I need to compute a gradient of an interpolation w.r.t. to the knot y-positions. None of the standard packages seemed to work with Zygote so I coded this very simple MWE:
using Zygote, ForwardDiff, BenchmarkTools
function LinearInterpolation(xdat::AbstractVector, ydat::AbstractVector{T}, extrapolation_value::T = T(NaN)) where {T}
m = diff(ydat) ./ diff(xdat)
x_lower, x_upper = first(xdat), last(xdat)
function (x)
if x_lower <= x <= x_upper
# sets i such that x is between xdat[i] and xdat[i+1]
i = Zygote.@ignore(max(1, searchsortedfirst(xdat, x) - 1))
@inbounds(ydat[i] + m[i]*(x-xdat[i]))
else
return extrapolation_value
end
end
end
However, while the Zygote gradient works, its incredibly slow, its about ~1000X slower than the evaluation itself, and ~100X slower than with ForwardDiff for a typical use-case for me:
xdat = collect(range(0,1,length=100))
ydat = rand(100)
x = rand(128,128)
@btime sum(LinearInterpolation($xdat, $ydat).($x))
# ~500μs
@btime Zygote.gradient(ydat -> sum(LinearInterpolation($xdat, ydat).($x)), $ydat)
# ~500ms
@btime ForwardDiff.gradient(ydat -> sum(LinearInterpolation($xdat, ydat).($x)), $ydat)
# ~5ms
Profiling reveals lots of time spent in Zygote internals which I’m not familiar with (eg _generate_pullback_via_decomposition
, dynamic dispatch, and stuff where stack frames dissapear, so I guess are outside of Julia?) so that didn’t get me far.
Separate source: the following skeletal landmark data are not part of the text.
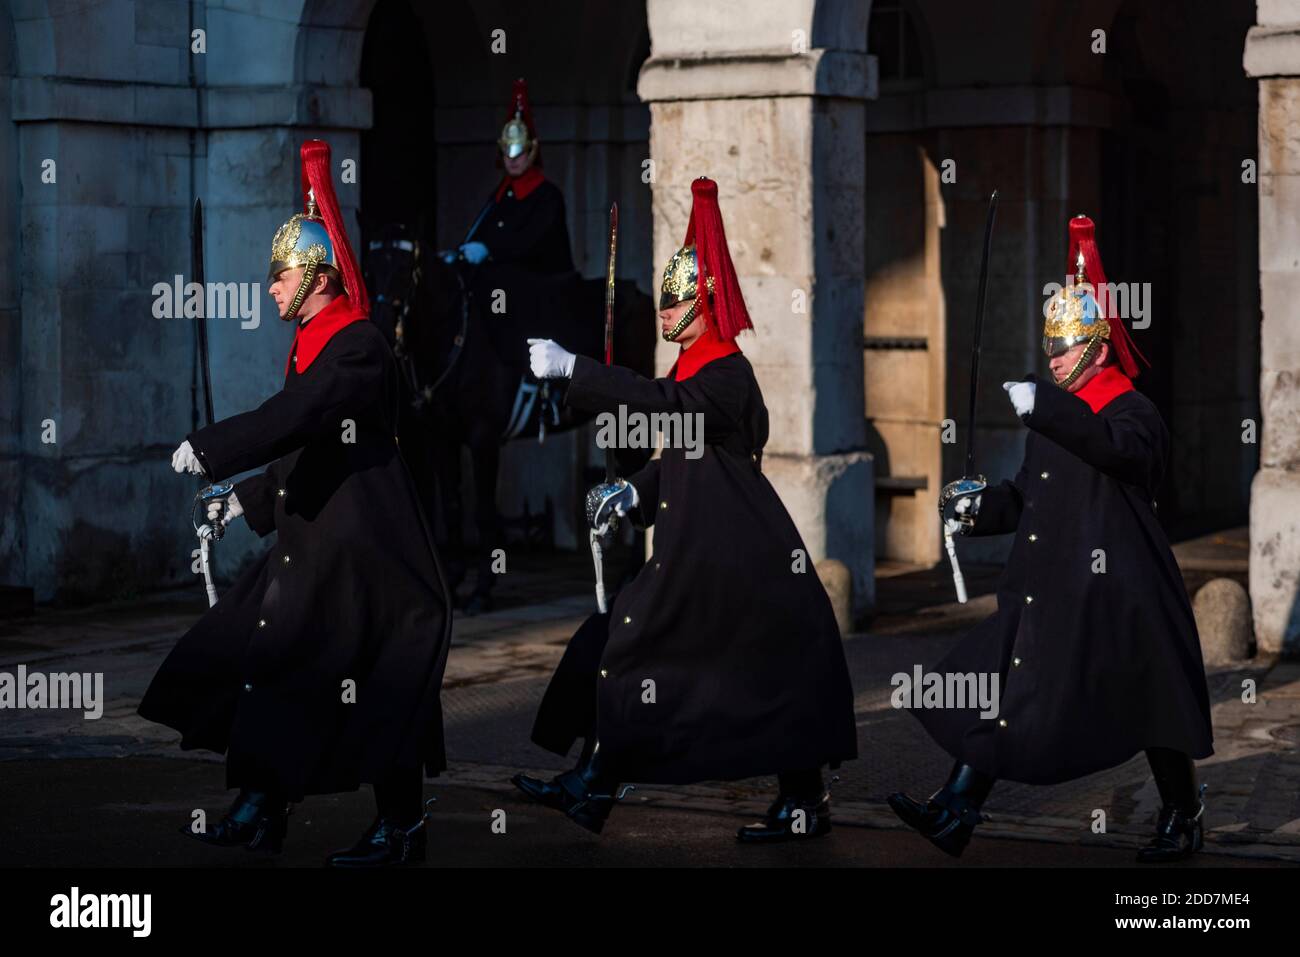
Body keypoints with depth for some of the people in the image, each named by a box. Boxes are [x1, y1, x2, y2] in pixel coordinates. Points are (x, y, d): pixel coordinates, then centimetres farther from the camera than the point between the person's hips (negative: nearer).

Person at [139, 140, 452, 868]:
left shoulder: (358, 346, -15)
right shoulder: (314, 345, 15)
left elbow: (294, 417, -27)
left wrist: (208, 450, -25)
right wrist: (248, 501, 18)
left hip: (362, 554, -10)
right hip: (316, 548, 10)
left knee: (376, 694, -2)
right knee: (263, 667, 9)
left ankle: (402, 828, 9)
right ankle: (261, 811, 16)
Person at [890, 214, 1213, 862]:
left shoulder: (1132, 412, -8)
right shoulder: (1052, 417, 17)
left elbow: (1123, 450, -32)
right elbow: (1030, 495, 22)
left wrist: (1044, 407, -35)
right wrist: (978, 509, 3)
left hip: (1116, 592, -7)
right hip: (1047, 589, 7)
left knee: (1153, 709, 3)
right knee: (999, 689, 0)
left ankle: (1182, 819, 20)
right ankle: (955, 814, -1)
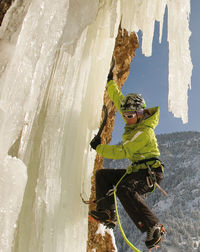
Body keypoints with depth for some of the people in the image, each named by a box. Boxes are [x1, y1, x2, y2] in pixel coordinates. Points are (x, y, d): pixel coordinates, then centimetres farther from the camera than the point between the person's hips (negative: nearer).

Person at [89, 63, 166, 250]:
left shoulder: (144, 131, -20)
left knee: (124, 189, -37)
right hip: (136, 170, 10)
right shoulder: (136, 120, 8)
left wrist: (99, 148, -12)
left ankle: (153, 227, -36)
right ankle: (107, 214, 2)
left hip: (150, 172, -10)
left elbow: (122, 152, -22)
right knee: (102, 175, 8)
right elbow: (118, 99, 22)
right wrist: (110, 81, 27)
I’m sure I’m just hitting a case where Zygote is known to be bad, but I’m wondering if anyone could still give some hints how I might rewrite this to make it less disastorously slow?
Alternatively, I guess the nuclear option is code the rrule for the entire function by hand. However, what’s the rrule of a function which returns a closure? I suppose I could also use ForwardDiff in the rrule, any examples of how to do that? Thanks.